#### Exercise description:
Extract these lines word for word, starting at the line that contains "Drafting alt text for a digital" and ending at the line that contains "The pressure is 80 (mmHg)", with both of those lines included.

#### Record extracts:
################

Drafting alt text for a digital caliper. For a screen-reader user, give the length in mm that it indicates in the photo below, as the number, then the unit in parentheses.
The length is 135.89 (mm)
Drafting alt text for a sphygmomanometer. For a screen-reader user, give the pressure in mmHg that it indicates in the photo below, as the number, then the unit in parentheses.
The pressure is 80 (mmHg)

################

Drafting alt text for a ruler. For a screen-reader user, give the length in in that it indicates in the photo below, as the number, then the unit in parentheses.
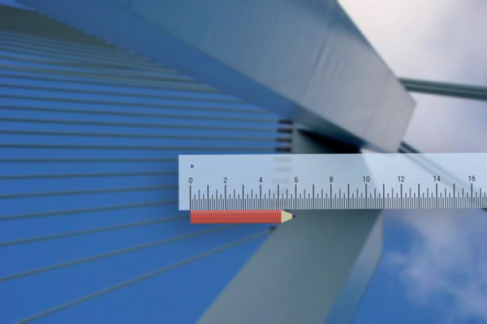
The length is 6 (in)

################

#### Completed task:
Drafting alt text for a digital caliper. For a screen-reader user, give the length in mm that it indicates in the photo below, as the number, then the unit in parentheses.
The length is 135.89 (mm)
Drafting alt text for a sphygmomanometer. For a screen-reader user, give the pressure in mmHg that it indicates in the photo below, as the number, then the unit in parentheses.
The pressure is 80 (mmHg)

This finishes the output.